As I waited in line this evening, I wondered what play on words was going to take centre stage in this review. The Retaking of Pelham 123? The Remaking? The Double Taking, The Piss Taking, The Forsaking – but long before the film reached its end the appropriate one sprang to mind and reluctantly I abandoned the perfect rhyme. I’ll get to it in time.
Four men board a New York subway train armed with automatic weapons. Taking control, they park it at a strategically defensible point of the underground system and proceed to make their demand: ten million dollars, or nineteen dead hostages. Their leader will only talk to one man, the controller who first picks up the line – a man himself under scrutiny and suspected of corruption. As hostage negotiators and city mayors run hither and yon to prepare either pay-off or take down, a battle of wits develops that only one man can win – but it seems neither of them is telling the truth…
Some people can’t leave well enough alone. Some people go further, and crap on the shining golden legacy of their infinitely betters. 1974’s The Taking of Pelham One Two Three is, I think I’ve said before, one of those classic, classy adventures that make genre film such a joy to experience. It is populated with recognisable, real-life personalities, has a seemingly simple criminal plot, and puts them together with a cheery seventies charm to create a fun and effective little thriller. It is just as much fun now as it was the first time I saw it, and I imagine it was no less great when it first came out, a month and a half before I was born. 2009’s The Taking of Pelham 123 fucks it all up completely. No surprise, true enough, these things never are; but when I think about that original movie and then consider how unbelievably poor in every way is this festering abcess in the anus of cinema, the weeping voice in my head sobs not Why? – because we both know why – but How?

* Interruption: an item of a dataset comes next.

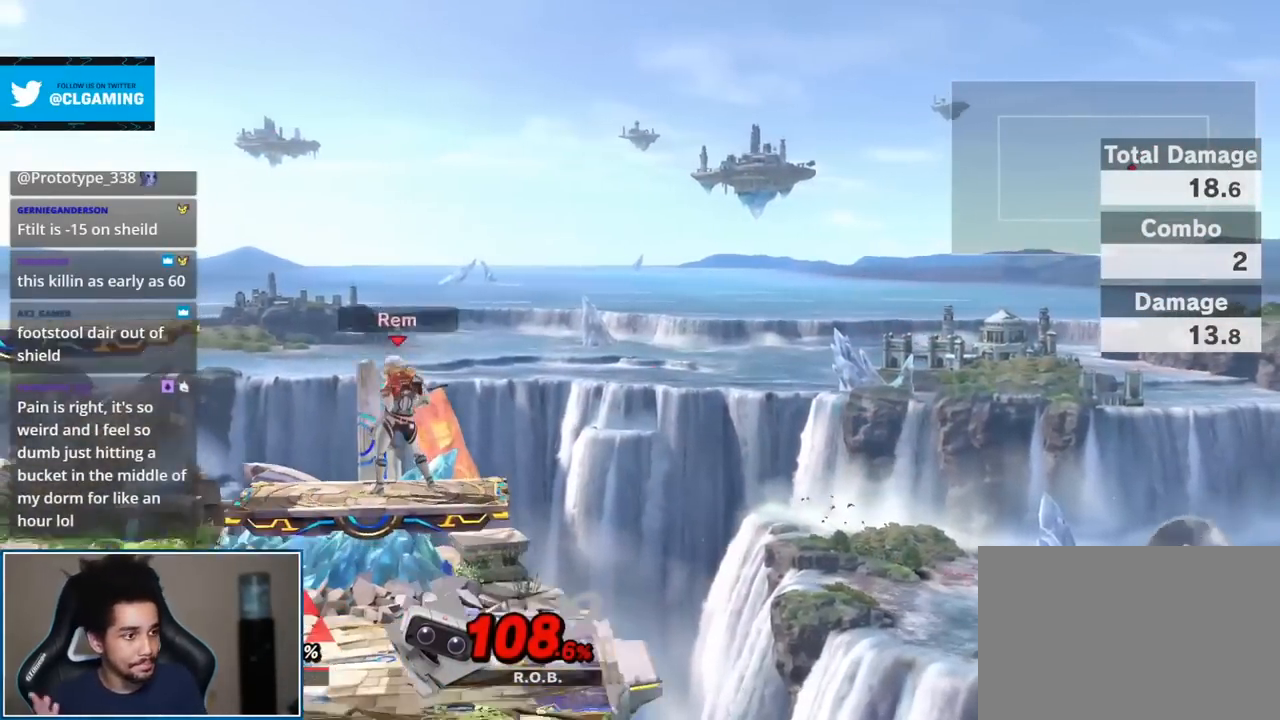
{"buttons": [], "left_stick": "down", "right_stick": "center", "events": [[417, "left_stick", "down"]]}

How did they fuck it up this bad? Could it be, partly, what they did to Garber’s character? Not content with transport cop Walter Matthau’s irascible stranger, bargaining with the bad guys and solving the case, they have to give Denzel Washington a wife, and a family, and a shadow in his past to conveniently become central, and then give him a heroic gun, handshake-forgiveness and a great big bottle of fucking milk. Could it be that? Or it could be, partly, the casting of John Travolta as the villain, in which he channels that same, identical, over-the-top villain he always plays – replacing Robert Shaw’s controlled, coldly murderous but almost honourable cypher with yet another loud, grinning, cocky prick? Could it be him?
Or could it be, mostly, the script, which while retaining the barest of bones from its source manages to destroy every element of simple originality that came before on the way to turning it into a cross between a poor man’s Die Hard and a beggar man’s Collateral? In which a trainload of simple but realistic character roles are transmuted into a trainload of screamingly obvious clichés. In which the third of the original’s holy trinity of significant parts, here gifted to a fine actor in Luis Guzmán, instead of having almost the final word is tossed aside with barely a line uttered. Could it be this?
Or could it be the director? I rarely know what to say about the quality of film direction. Acting, editing, cinematography, writing – yes, these are all directly perceptible; but how can you judge exactly what the director brings to a project, except when it’s that indefinable something that identifies what tends to be called the “auteur”? Lots of directors have their own signature air, but you don’t have to watch (it is now time) The Raping of Pelham 123 for long to recognise who was leading the sexual assault.
And it is an assault, a debasement of something witty and flavoured and worthwhile in favour of something derivative and styled and trivial. For this mindless, shameless drive to waste money rehashing the true classics, for abandoning any pretence to originality in story, art or craft and degenerating into no more than a crass, pathetic, cash-point of an industry, Tony Scott is exactly what Hollywood deserves. He has nothing in his bag but glammy bling and he never has had anything else. There’s nothing he can offer that couldn’t be done exactly as well by a fresh-out-of-film-school dickhead except, by dint of his “big” name, be a disproportionate drain on the budget. Smack-down soundtrack. Over-cranking whip-pans across Manhattan like it’s Google Earth, complete with the bloody location labels. Stop-frame time checks as a substitute for rising tension. Pirouetting car crashes. “Snappy motherfuckin’ dialogue”. Yes, the script is almost without exception a great echoing void of meaningless drama and total non-character, but it took Tony Scott to perfectly articulate it as the loud and shiny vacuum that it is.
This film is an absolute fucking embarrassment.
It’s not a forgetting someone’s name as you’re about to introduce them embarrassment, because those moments can, sometimes, become funny. It’s not a waking up as you piss in the bed embarrassment, because there’s no-one there to see that happen and everyone is going to see this. It’s not a standing up to sing your solo and forgetting the words embarrassment, because it was executed as it was planned. No. This is a getting to fourth base on your big date and when she kneels down to peel off your brand new Calvin Kleins she finds an inch-thick skidmark that reaches to the waistband embarrassment. Because the 2009 pointless remake of The Taking of Pelham 123 is nothing but shit from start to finish.